Выбрать главу

– Ну, – произнес Николай Иванович, – пойдем к братцу.

– Кому братец, а кому отец, – отвечал притихший Геня. – Он тебе чего начнет присобирывать, ты не слушай, так и мать велела передать, просила. Ты, дядь Коль, теперь старший, он тебя должен послушать. А чего напридумывал, так уши вянут. Теперь-то, на последних метрах, сумку доверишь? – Он взвесил сумку в руке, как добычу, – должно быть, должно! – Дядь Коль, тут наши корни!

Он срывал и нюхал траву. От дома залаяла собачонка, но так и не выскочила, так и отсиделась под крыльцом.

– Своих чует, – одобрил собачонку Геня.

  8

Неприбранность в избе Арсени была давняя. Банки из-под рыбных консервов работали здесь пепельницами, окурки были и у печки, и в тазу под рукомойником. Стены, оклеенные районной газетой «Социалистическая деревня», еще за пятидесятые годы, были грязны, потолок закопчен. С улицы зайдя, не сразу разглядел Николай Иванович Арсеню, вначале услышал его голос:

– Ак че, парень, здоровья совсем нет, надо как-то обретаться. Здоровье было – в сельпо кочегарил, ходил на лыжах, нынче уж не ходил, руки без рукавиц мерзнут. Дай им тепло, а сам хоть подохни, это никого не касается. Сейчас, парень, так все устроено, чтоб человек работал все больше, а жил все хуже. Садись, Коля, садись!

На Геню Арсеня внимания не обратил. Геня между тем шебуршил свертками, добываемыми из сумок.

– Летом-то хорошо, – продолжал Арсеня, лежащий на кровати у печки, – часа по три колорадского жука собираю, в керосине топлю, только, парень, это бесполезно, Америка умеет жуков выводить, наши, майские, все передохли, колорадский процветает. А не обирай его с картошки, от ветвины одни дедлюшки оставит.

Николай Иванович пожал слабую твердую руку Арсени. Оба присели к столу. Геня между тем сбегал за водой, ополоснул стаканы, убрал на столе, открыл занавески.

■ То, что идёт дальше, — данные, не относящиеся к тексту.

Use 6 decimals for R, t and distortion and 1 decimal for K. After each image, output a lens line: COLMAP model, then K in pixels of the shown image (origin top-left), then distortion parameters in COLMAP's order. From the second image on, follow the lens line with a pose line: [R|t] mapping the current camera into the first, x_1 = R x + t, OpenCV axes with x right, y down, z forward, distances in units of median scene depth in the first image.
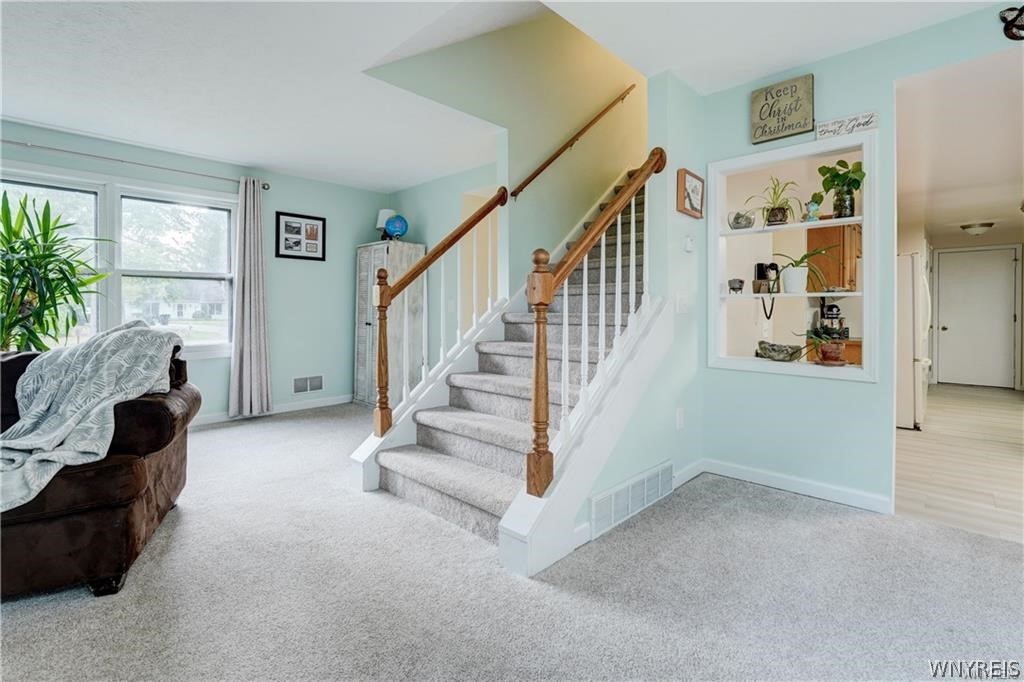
lens RADIAL K [[472.4, 0, 496.1], [0, 472.4, 317.7], [0, 0, 1]] dist [-0.000199, 0.000069]
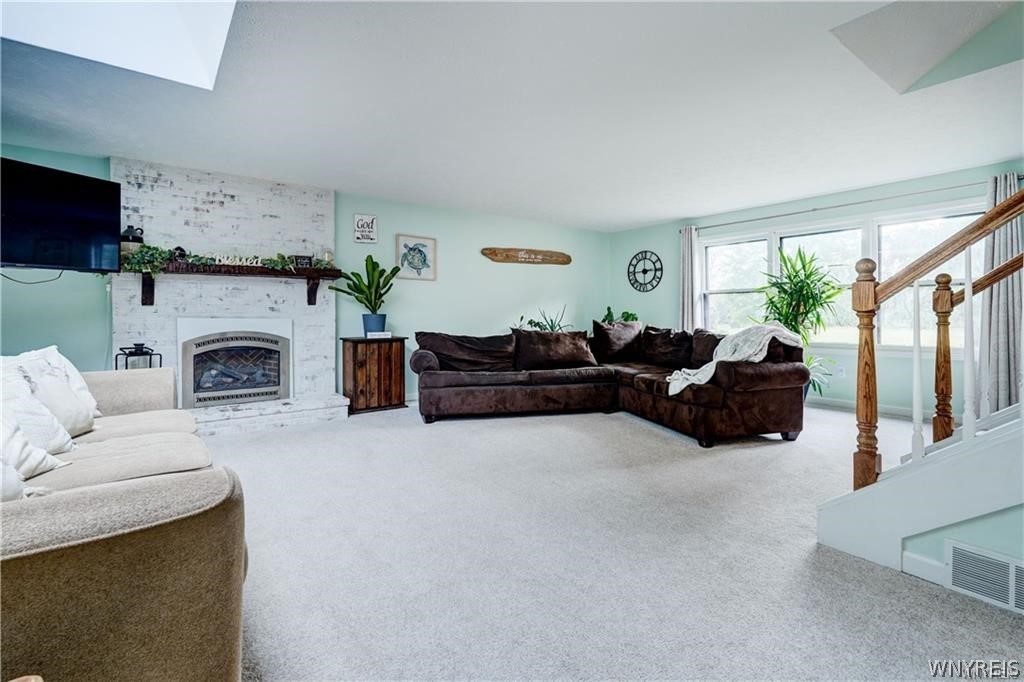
lens RADIAL K [[472.4, 0, 496.1], [0, 472.4, 317.7], [0, 0, 1]] dist [-0.000199, 0.000069]
pose [[-0.163140, 0.012285, -0.986526, 1.404048], [-0.012551, 0.999816, 0.014526, -0.023381], [0.986523, 0.014752, -0.162956, 0.398698]]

– Со свиданием! – первый сказал он.

– Обожди, нехристь! – остановил его Арсеня. – Брат, читай молитву.

– Я уже прочел, – ответил Николай Иванович. – Про себя.

– Про себя не считается, – сказал Арсеня, но тут же махнул рукой и выпил половину. Закрыл глаза, посидел с минуту, потом допил остальное. – Луку принеси... А, есть? Принесли? Рая послала?

Геня сделал знак Николаю Ивановичу.

– Рая, – ответил Николай Иванович.

– Похож Геня на меня? – спросил Арсеня.

– Пока не пригляделся.

– И не приглядывайся. Не похож. Не мой это сын, – сказал Арсеня, закурил и продолжил говорить в том же тоне: – Летом жить можно, парень, а сидеть да без дела курить – это дело плохое. Я стал задыхаться, когда до пенсии еще не дожил. Болел сильно. Вызвали на рентген: задыхаюсь, говорю. Вы и должны задыхаться, говорят. Легкие поражены. Но туберкулезу нет, иди, на хрен, без группы. Хожу, останавливаюсь. А корень наш крепкий, верно ведь?

– Верно.

– Алешка – за восемьдесят, тебе к тому, а ходишь. Райка тянет, быку столько не утянуть. А дети – это уже сор, эти не в нас. Все не мои.

– Батя! – воскликнул Геня.

– Выкормил пятерых, сама шестая, сам седьмой. Раз в месяц за зарплату расписывался, еле дышу.

– Ты ел сегодня? Ты сегодня чего завтракал? – строго спросил Геня.

– По неделе не ем, – сказал Арсеня Николаю Ивановичу. – Рассказала тебе Рая, как она тебя нашла?

– Нет.

– Нет? Хм! Так тут нет военной тайны. Она встретила старуху, Дусю Кощееву, знал?

– Не помню.

– С тобой ходила в Великорецкое. Ну?

– Многие ходили. Нет, не помню.

– Да как же! Дуся Кощеева. В платочке, востроносая. Давно похоронили, родни не осталось, можно было карточку показать. Она и рассказала Рае, мол, вот по вашей фамилии нас вел старичок, старичком тебя назвали, ты как Сусанин их вел, только старух, а не поляков, говорит: так и так, вел нас Чудинов Николай Иванович, много за веру перестрадал, сидел тридцать лет. А ведь мы и не думали, что ты живой. Рая пытать эту Дусю, та к детям поехала в Вятку, Рая велела ей твой адрес узнать, потом и от тебя открытка.